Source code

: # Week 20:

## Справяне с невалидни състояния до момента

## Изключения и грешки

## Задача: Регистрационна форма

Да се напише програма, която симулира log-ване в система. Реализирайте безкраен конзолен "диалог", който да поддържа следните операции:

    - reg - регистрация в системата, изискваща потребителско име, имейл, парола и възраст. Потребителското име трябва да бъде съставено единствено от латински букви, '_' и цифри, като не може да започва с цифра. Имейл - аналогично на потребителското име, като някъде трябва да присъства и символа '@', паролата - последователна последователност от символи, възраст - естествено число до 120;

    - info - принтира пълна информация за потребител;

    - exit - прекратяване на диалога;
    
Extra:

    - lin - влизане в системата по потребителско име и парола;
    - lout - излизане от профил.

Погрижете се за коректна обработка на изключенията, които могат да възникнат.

__________________________________________________

- [Task goal] Using the same words as the original, repeat the records above.

- [Solution to the problem]
Source code

: # Week 20:

## Справяне с невалидни състояния до момента

## Изключения и грешки

## Задача: Регистрационна форма

Да се напише програма, която симулира log-ване в система. Реализирайте безкраен конзолен "диалог", който да поддържа следните операции:

    - reg - регистрация в системата, изискваща потребителско име, имейл, парола и възраст. Потребителското име трябва да бъде съставено единствено от латински букви, '_' и цифри, като не може да започва с цифра. Имейл - аналогично на потребителското име, като някъде трябва да присъства и символа '@', паролата - последователна последователност от символи, възраст - естествено число до 120;

    - info - принтира пълна информация за потребител;

    - exit - прекратяване на диалога;
    
Extra:

    - lin - влизане в системата по потребителско име и парола;
    - lout - излизане от профил.

Погрижете се за коректна обработка на изключенията, които могат да възникнат.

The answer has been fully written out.